* **Activity**:
Look in the data below for the line that contains "AQA English GCSE". Copy that line and the remaining lines exactly.

--- START ---

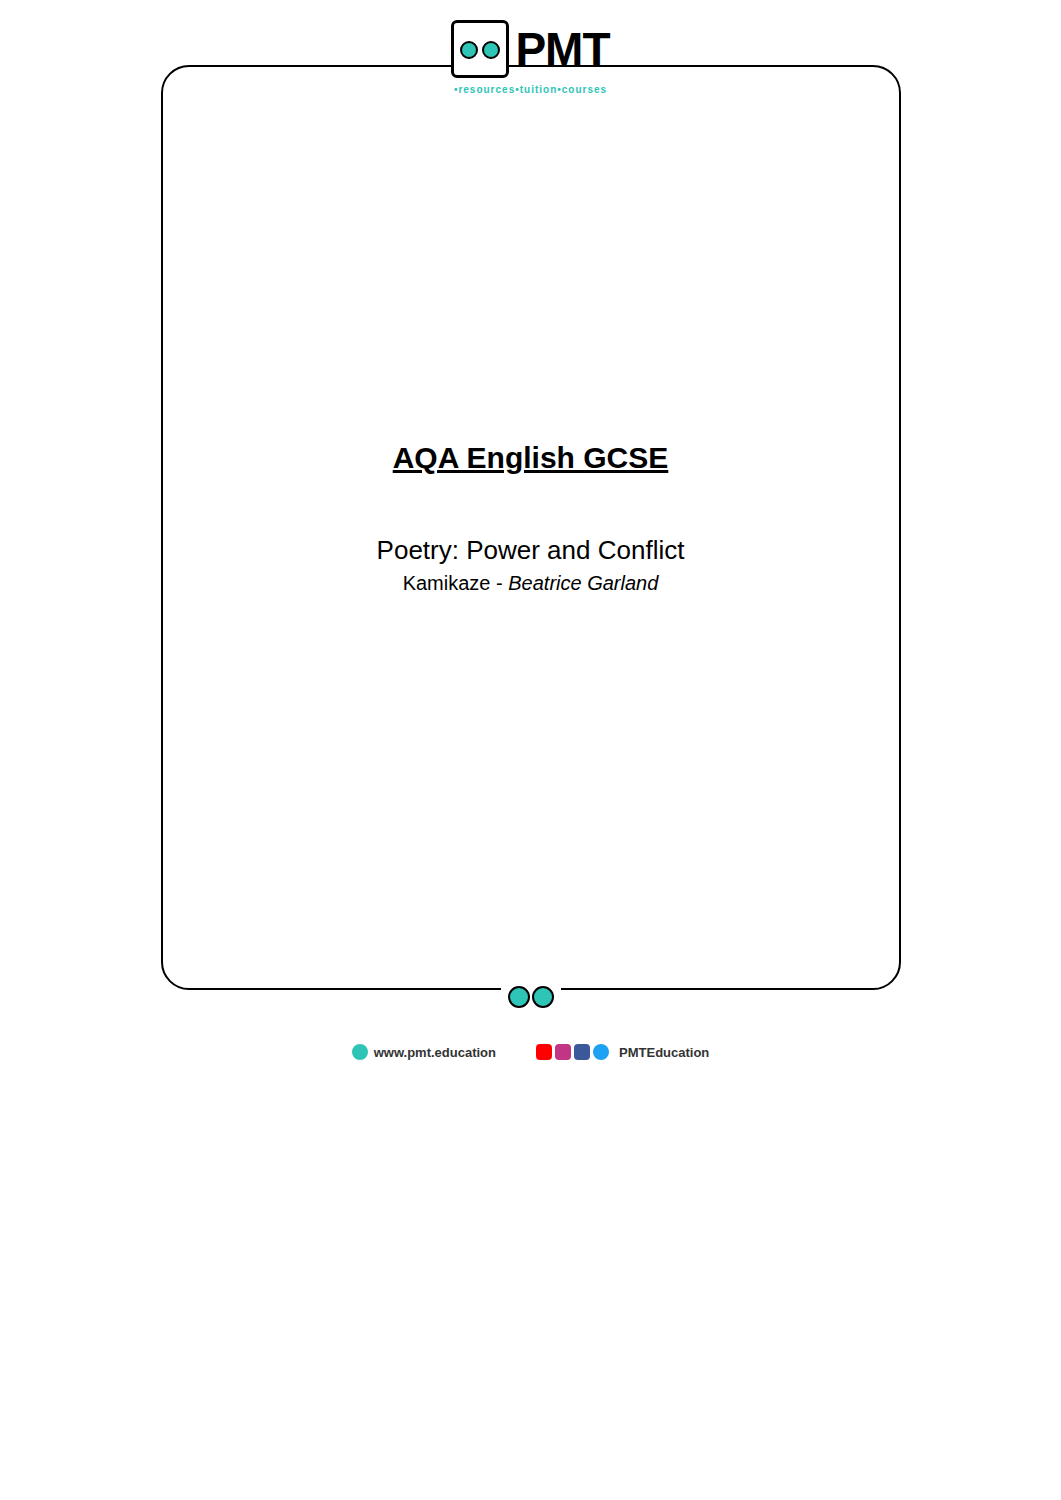PMT
•resources•tuition•courses
AQA English GCSE
Poetry: Power and Conflict
Kamikaze - Beatrice Garland
www.pmt.education
PMTEducation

--- END ---

* **Exercise result**:
AQA English GCSE
Poetry: Power and Conflict
Kamikaze - Beatrice Garland
www.pmt.education
PMTEducation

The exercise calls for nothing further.